→ **Consegna**:
Rinomina ogni "left knee" dell'elenco in "ginocchio sinistro" e trascrivi le righe senza nessun'altra modifica. Escludi le immagini dalla risposta.

--------

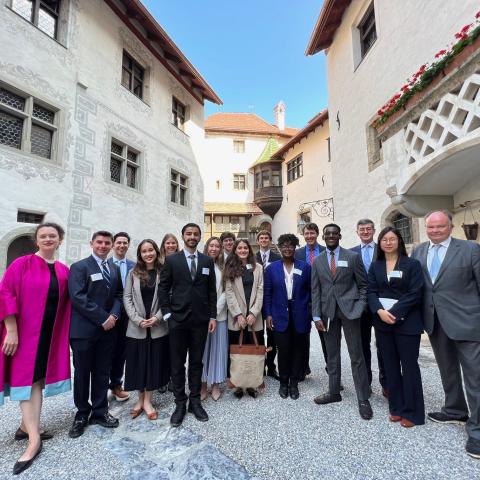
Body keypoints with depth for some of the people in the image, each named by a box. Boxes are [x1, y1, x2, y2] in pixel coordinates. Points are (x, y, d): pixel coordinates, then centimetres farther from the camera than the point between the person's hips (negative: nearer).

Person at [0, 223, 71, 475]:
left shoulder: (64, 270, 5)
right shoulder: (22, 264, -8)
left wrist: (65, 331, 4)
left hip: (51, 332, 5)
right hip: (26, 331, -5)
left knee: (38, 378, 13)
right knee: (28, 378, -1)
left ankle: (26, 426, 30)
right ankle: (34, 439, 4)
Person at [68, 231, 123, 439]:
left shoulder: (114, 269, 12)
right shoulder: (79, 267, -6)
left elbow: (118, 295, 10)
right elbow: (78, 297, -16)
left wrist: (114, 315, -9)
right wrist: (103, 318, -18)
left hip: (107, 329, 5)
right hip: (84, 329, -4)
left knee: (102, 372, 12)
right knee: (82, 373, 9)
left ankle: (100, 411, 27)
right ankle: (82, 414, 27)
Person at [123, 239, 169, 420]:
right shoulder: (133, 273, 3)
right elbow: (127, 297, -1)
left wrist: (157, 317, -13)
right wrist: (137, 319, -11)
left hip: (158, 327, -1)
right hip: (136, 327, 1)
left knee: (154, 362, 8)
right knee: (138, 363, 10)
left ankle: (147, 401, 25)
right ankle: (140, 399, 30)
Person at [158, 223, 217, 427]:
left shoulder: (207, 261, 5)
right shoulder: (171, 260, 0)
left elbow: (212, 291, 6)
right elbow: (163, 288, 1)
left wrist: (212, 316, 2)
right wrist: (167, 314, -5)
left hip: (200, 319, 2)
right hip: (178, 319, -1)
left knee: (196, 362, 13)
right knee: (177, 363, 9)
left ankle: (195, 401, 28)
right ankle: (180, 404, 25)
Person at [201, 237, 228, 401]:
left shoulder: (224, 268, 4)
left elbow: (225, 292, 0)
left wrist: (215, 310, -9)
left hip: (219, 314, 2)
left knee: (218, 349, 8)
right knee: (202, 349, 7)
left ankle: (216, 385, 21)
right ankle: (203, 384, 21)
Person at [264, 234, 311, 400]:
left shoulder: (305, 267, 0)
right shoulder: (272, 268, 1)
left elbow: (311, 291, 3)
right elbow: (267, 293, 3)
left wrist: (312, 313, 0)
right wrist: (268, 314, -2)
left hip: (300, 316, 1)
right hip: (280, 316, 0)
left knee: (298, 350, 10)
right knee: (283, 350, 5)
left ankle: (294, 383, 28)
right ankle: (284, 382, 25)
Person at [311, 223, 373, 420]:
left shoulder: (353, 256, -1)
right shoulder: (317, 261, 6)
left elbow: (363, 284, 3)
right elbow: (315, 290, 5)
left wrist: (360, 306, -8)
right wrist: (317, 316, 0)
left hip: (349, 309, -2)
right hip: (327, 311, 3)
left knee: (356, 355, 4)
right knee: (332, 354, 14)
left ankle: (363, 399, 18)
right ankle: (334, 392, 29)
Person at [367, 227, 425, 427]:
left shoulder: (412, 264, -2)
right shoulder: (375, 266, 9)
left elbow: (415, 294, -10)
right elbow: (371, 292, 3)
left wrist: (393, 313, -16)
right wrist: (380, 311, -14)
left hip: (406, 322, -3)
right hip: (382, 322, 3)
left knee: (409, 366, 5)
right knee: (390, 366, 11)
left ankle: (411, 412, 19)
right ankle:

--------

→ **Soluzione**:
Body keypoints with depth for some of the people in the image, each named by a box. Boxes are [x1, y1, x2, y2] in pixel coordinates. Points are (x, y, d): pixel coordinates, then centimetres farther from the camera than the point between the person's hips (negative: nearer).

Person at [0, 223, 71, 475]:
left shoulder: (64, 270, 5)
right shoulder: (22, 264, -8)
left wrist: (65, 331, 4)
left hip: (51, 332, 5)
right hip: (26, 331, -5)
ginocchio sinistro: (38, 378, 13)
right knee: (28, 378, -1)
left ankle: (26, 426, 30)
right ankle: (34, 439, 4)
Person at [68, 231, 123, 439]:
left shoulder: (114, 269, 12)
right shoulder: (79, 267, -6)
left elbow: (118, 295, 10)
right elbow: (78, 297, -16)
left wrist: (114, 315, -9)
right wrist: (103, 318, -18)
left hip: (107, 329, 5)
right hip: (84, 329, -4)
ginocchio sinistro: (102, 372, 12)
right knee: (82, 373, 9)
left ankle: (100, 411, 27)
right ankle: (82, 414, 27)
Person at [123, 239, 169, 420]:
right shoulder: (133, 273, 3)
right elbow: (127, 297, -1)
left wrist: (157, 317, -13)
right wrist: (137, 319, -11)
left hip: (158, 327, -1)
right hip: (136, 327, 1)
ginocchio sinistro: (154, 362, 8)
right knee: (138, 363, 10)
left ankle: (147, 401, 25)
right ankle: (140, 399, 30)
Person at [158, 223, 217, 427]:
left shoulder: (207, 261, 5)
right shoulder: (171, 260, 0)
left elbow: (212, 291, 6)
right elbow: (163, 288, 1)
left wrist: (212, 316, 2)
right wrist: (167, 314, -5)
left hip: (200, 319, 2)
right hip: (178, 319, -1)
ginocchio sinistro: (196, 362, 13)
right knee: (177, 363, 9)
left ankle: (195, 401, 28)
right ankle: (180, 404, 25)
Person at [201, 237, 228, 401]:
left shoulder: (224, 268, 4)
left elbow: (225, 292, 0)
left wrist: (215, 310, -9)
left hip: (219, 314, 2)
ginocchio sinistro: (218, 349, 8)
right knee: (202, 349, 7)
left ankle: (216, 385, 21)
right ankle: (203, 384, 21)
Person at [264, 234, 311, 400]:
left shoulder: (305, 267, 0)
right shoulder: (272, 268, 1)
left elbow: (311, 291, 3)
right elbow: (267, 293, 3)
left wrist: (312, 313, 0)
right wrist: (268, 314, -2)
left hip: (300, 316, 1)
right hip: (280, 316, 0)
ginocchio sinistro: (298, 350, 10)
right knee: (283, 350, 5)
left ankle: (294, 383, 28)
right ankle: (284, 382, 25)
Person at [311, 223, 373, 420]:
left shoulder: (353, 256, -1)
right shoulder: (317, 261, 6)
left elbow: (363, 284, 3)
right elbow: (315, 290, 5)
left wrist: (360, 306, -8)
right wrist: (317, 316, 0)
left hip: (349, 309, -2)
right hip: (327, 311, 3)
ginocchio sinistro: (356, 355, 4)
right knee: (332, 354, 14)
left ankle: (363, 399, 18)
right ankle: (334, 392, 29)
Person at [367, 227, 425, 427]:
left shoulder: (412, 264, -2)
right shoulder: (375, 266, 9)
left elbow: (415, 294, -10)
right elbow: (371, 292, 3)
left wrist: (393, 313, -16)
right wrist: (380, 311, -14)
left hip: (406, 322, -3)
right hip: (382, 322, 3)
ginocchio sinistro: (409, 366, 5)
right knee: (390, 366, 11)
left ankle: (411, 412, 19)
right ankle:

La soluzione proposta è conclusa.